═══ Fragmento de origen ═══

Pero quizás el factor definitorio de la emigración centroamericana de hoy es que se trata de familias, más que individuos separados, lo que está cruzando México. Es este un cambio fundamental en la composición de la migración centroamericana. El número de menores no acompañados pero, sobre todo, las unidades familiares completas han pasado a copar las estadísticas de aprehensiones en México y en los Estados Unidos. Es ese movimiento de hogares lo que realmente necesitamos comprender mejor.
Emigración y desarrollo
La violencia es la explicación que se da casi por defecto a estos patrones migratorios: El Salvador, Guatemala y Honduras configuran una de las regiones con mayor concentración homicida del mundo entero. Paradójicamente, uno de los catalizadores de la violencia en el Triángulo Norte fue la política migratoria de los propios EE UU. En 1996 el Congreso aprobó una norma que facilitaba la deportación de jóvenes de origen latino miembros de pandillas que se habían formado, precisamente, en las ciudades estadounidenses. Así, el país exportaba un producto de su propia incapacidad de integración y articulación social en contextos urbanos. En las naciones centroamericanas las pandillas entraron en un contexto en el que podían crecer y reproducirse con mucha mayor facilidad, aprovechándose de la pobreza, las carencias estatales y de la corrupción. El resultado equivalió al de una suerte de guerra civil de baja intensidad en número de muertos, ruptura del tejido social, reacciones de las fuerzas del orden y extraordinarias necesidades de política. También en el efecto sobre millones de personas, que veían un peligro acechando en cualquier paso de la vida cotidiana (montar un negocio y caer en la extorsión, desplazarse por su ciudad y meterse por la calle equivocada, criar a sus hijos para que acaben siendo parte y víctima de la pandilla).
Sin embargo, la incidencia homicida de en el Triángulo Norte lleva un tiempo en remisión. Las tasas se han reducido en prácticamente un tercio entre 2014 y 2018. Sin embargo, el número de personas aprehendidas en México y en la frontera sur de EE UU fue prácticamente el mismo en ambos años, con el ya mentado aumento de unidades familiares.

═══

### Acciones requeridas
A - Copia el fragmento sobre la migración centroamericana desde "Sin embargo, la" hasta "de unidades familiares.", cambiando "Triángulo Norte" por "norte de Centroamérica".
B - Según el fragmento sobre la migración centroamericana, ¿cuánto bajaron las tasas de homicidio en el Triángulo Norte entre 2014 y 2018?

═══ Datos del conjunto ═══

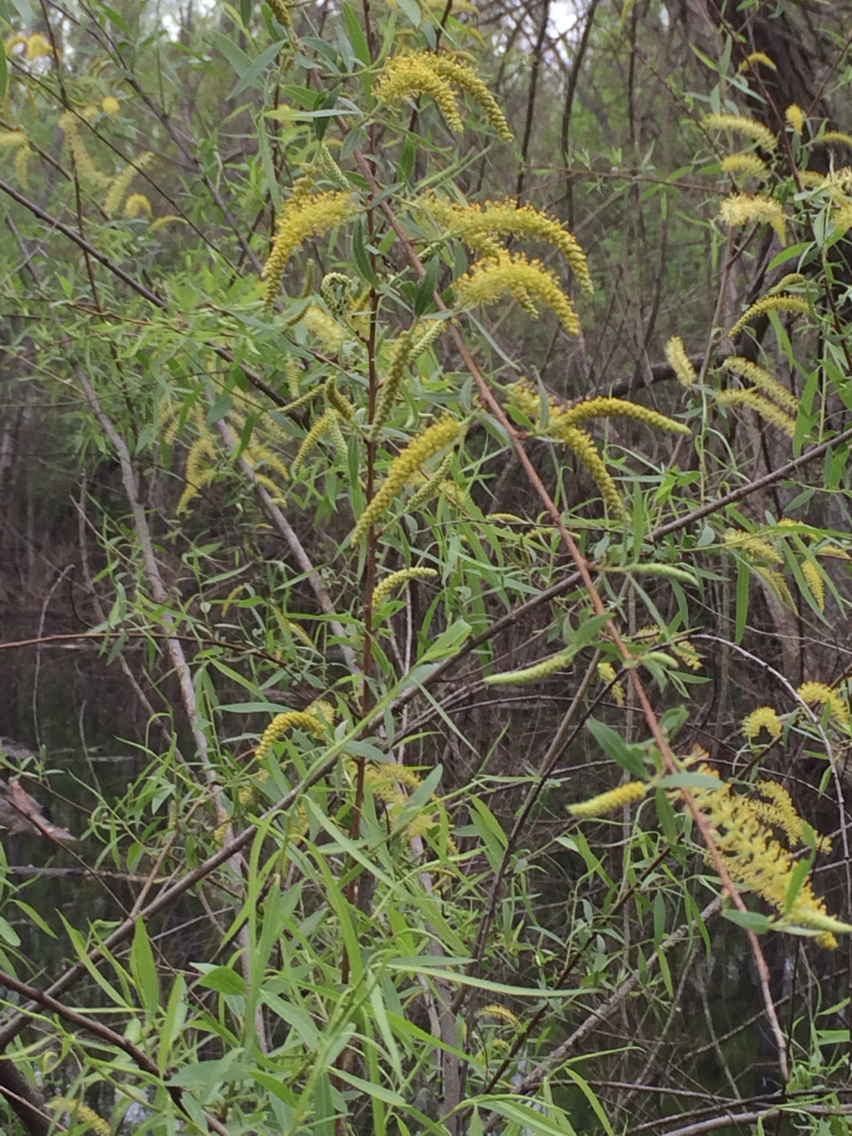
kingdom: Plantae
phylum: Tracheophyta
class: Magnoliopsida
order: Malpighiales
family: Salicaceae
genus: Salix
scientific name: Salix nigra
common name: Black willow
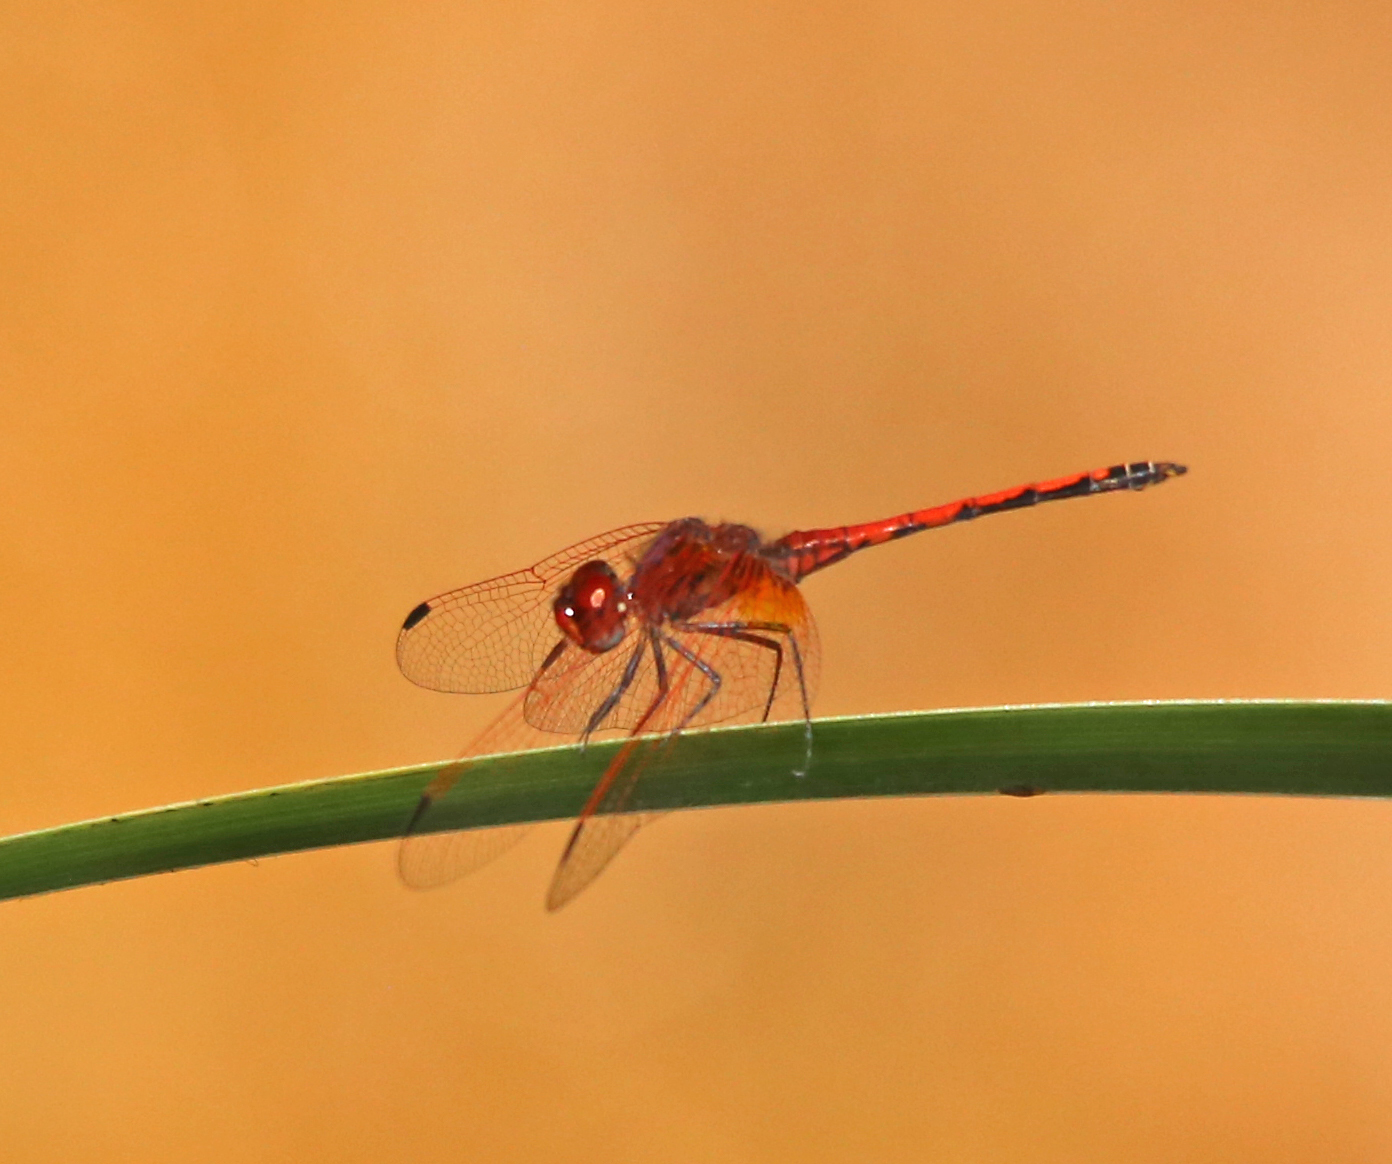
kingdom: Animalia
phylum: Arthropoda
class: Insecta
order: Odonata
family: Libellulidae
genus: Trithemis
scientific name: Trithemis arteriosa
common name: Red-veined dropwing
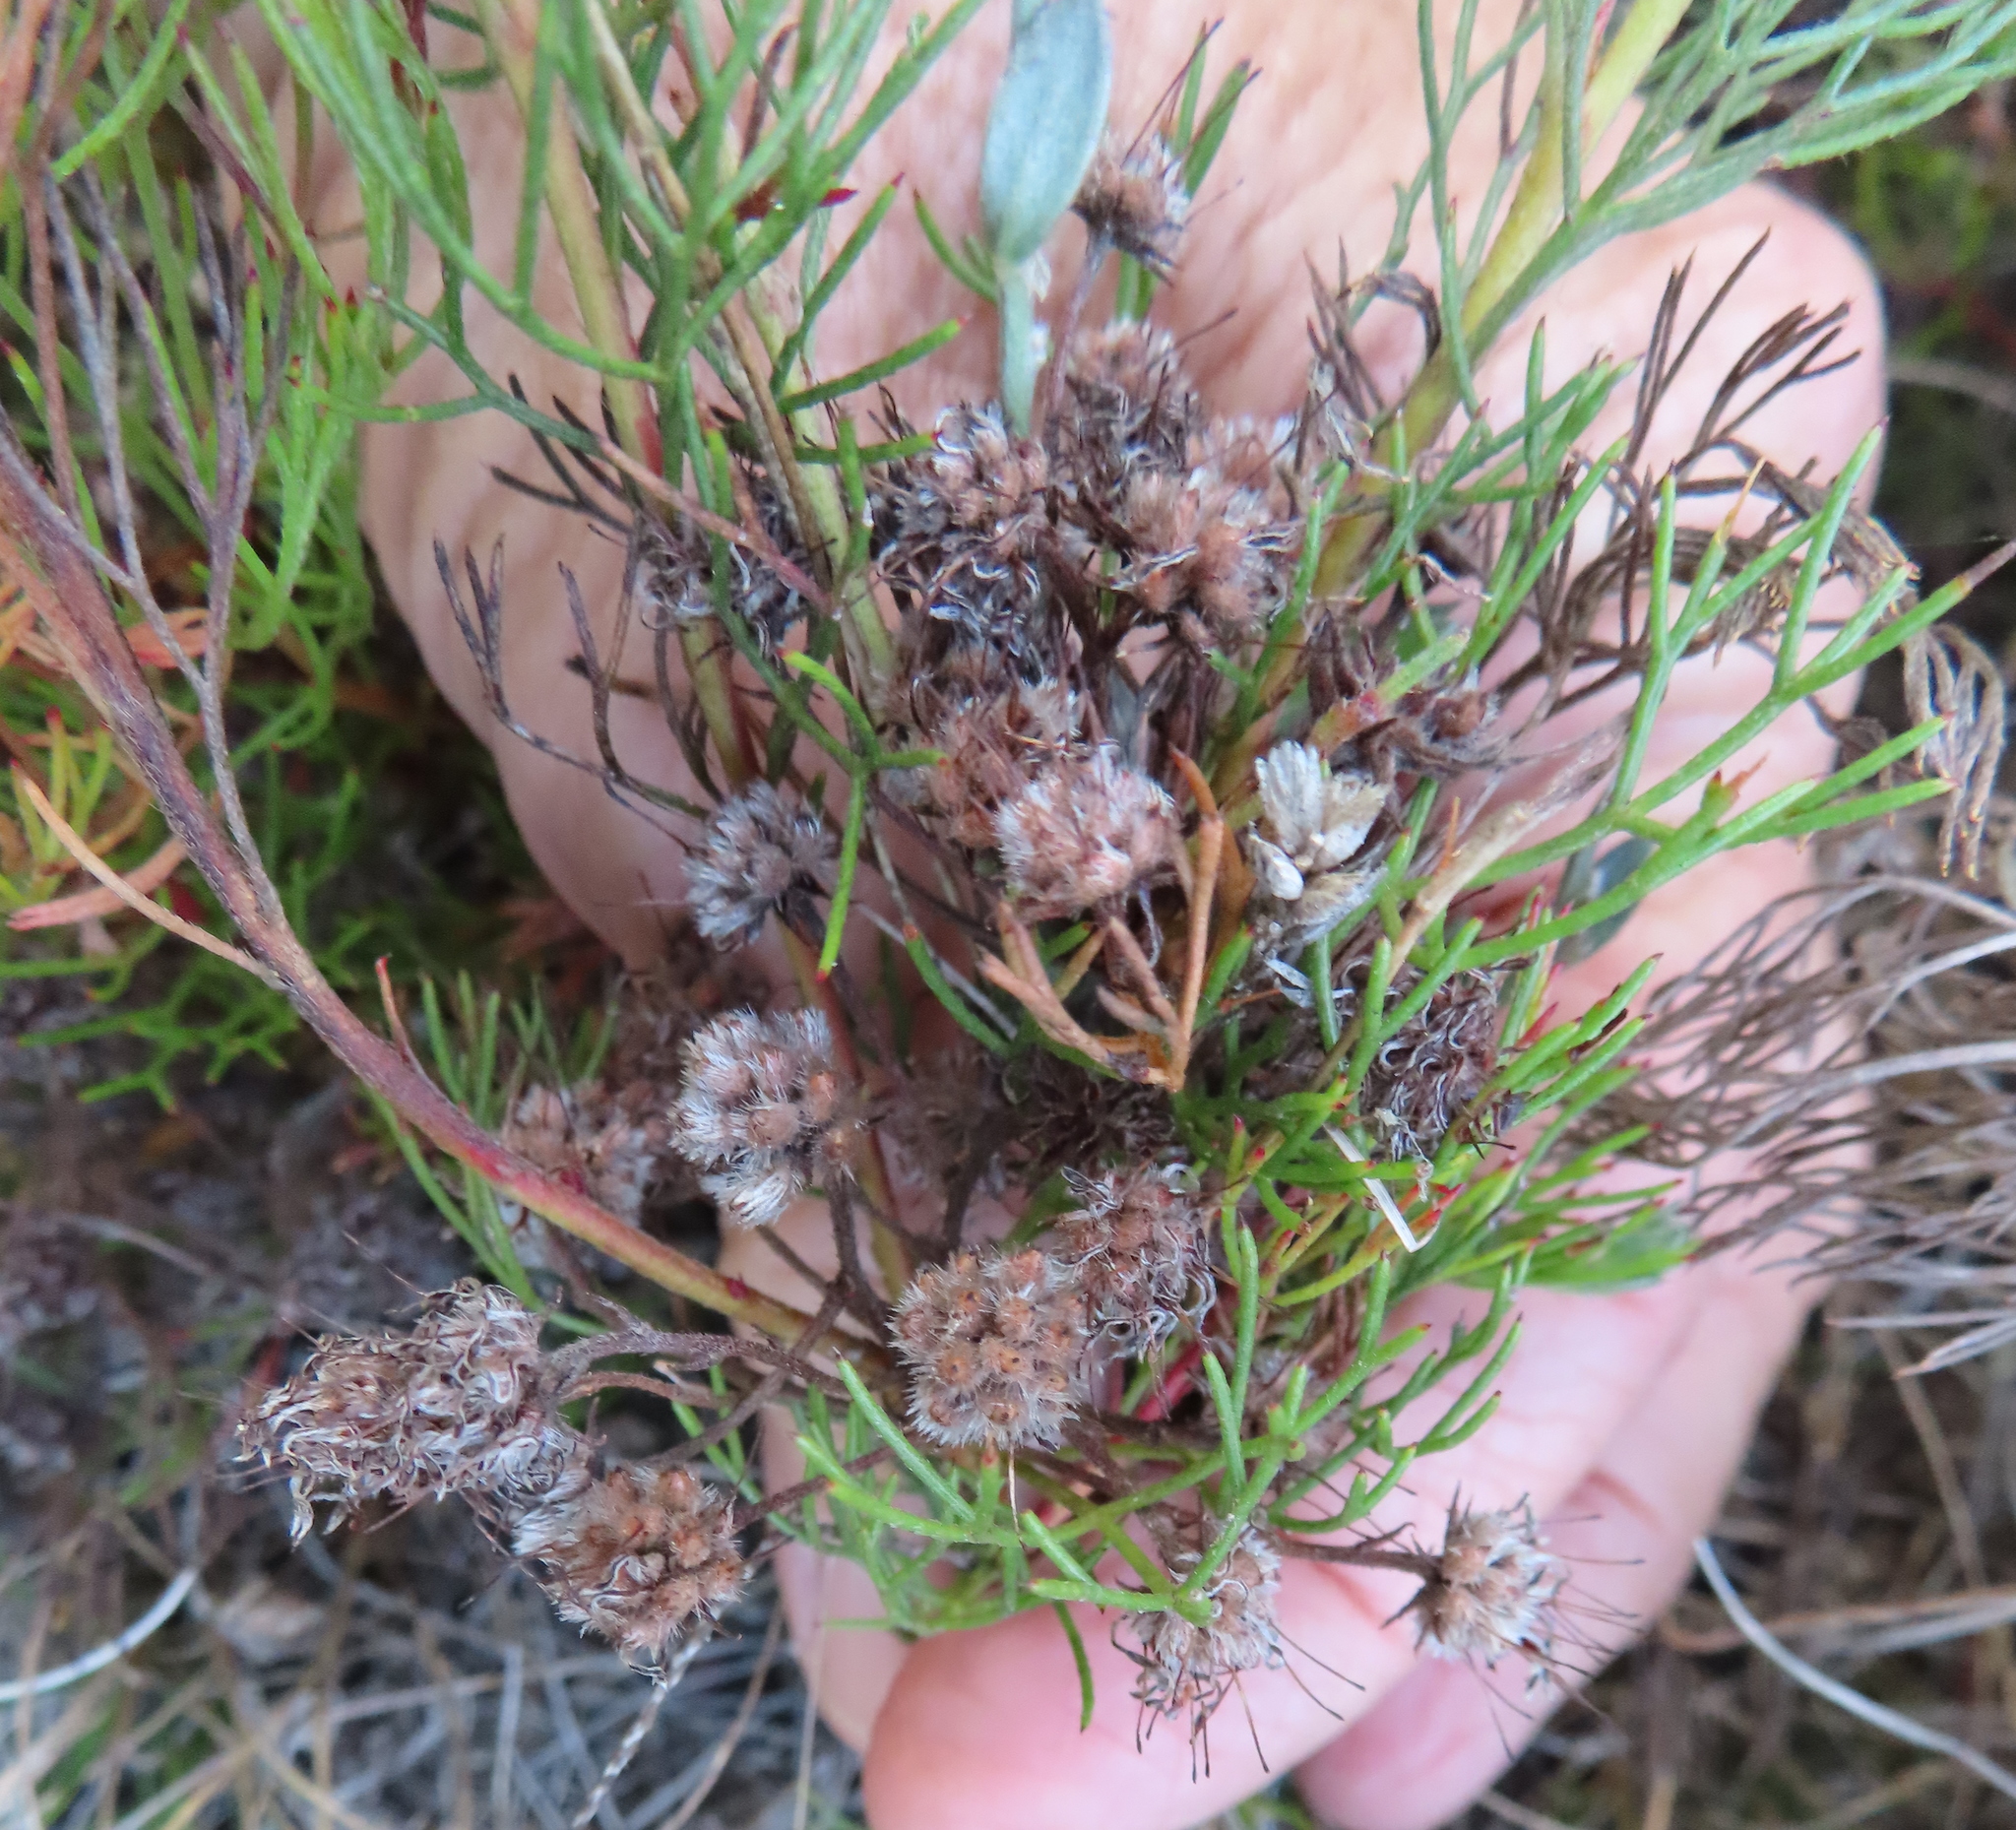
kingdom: Plantae
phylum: Tracheophyta
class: Magnoliopsida
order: Proteales
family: Proteaceae
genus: Serruria
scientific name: Serruria fasciflora
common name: Common pin spiderhead
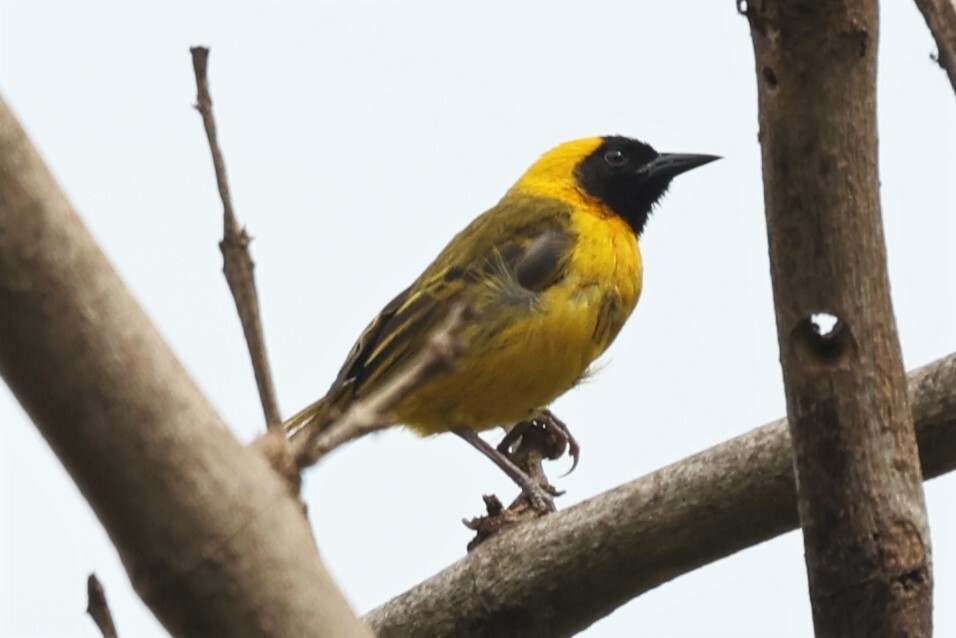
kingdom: Animalia
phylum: Chordata
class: Aves
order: Passeriformes
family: Ploceidae
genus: Ploceus
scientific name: Ploceus pelzelni
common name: Slender-billed weaver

═══

### Soluciones por tarea
A -
Sin embargo, la incidencia homicida de en el norte de Centroamérica lleva un tiempo en remisión. Las tasas se han reducido en prácticamente un tercio entre 2014 y 2018. Sin embargo, el número de personas aprehendidas en México y en la frontera sur de EE UU fue prácticamente el mismo en ambos años, con el ya mentado aumento de unidades familiares.

B - Prácticamente un tercio.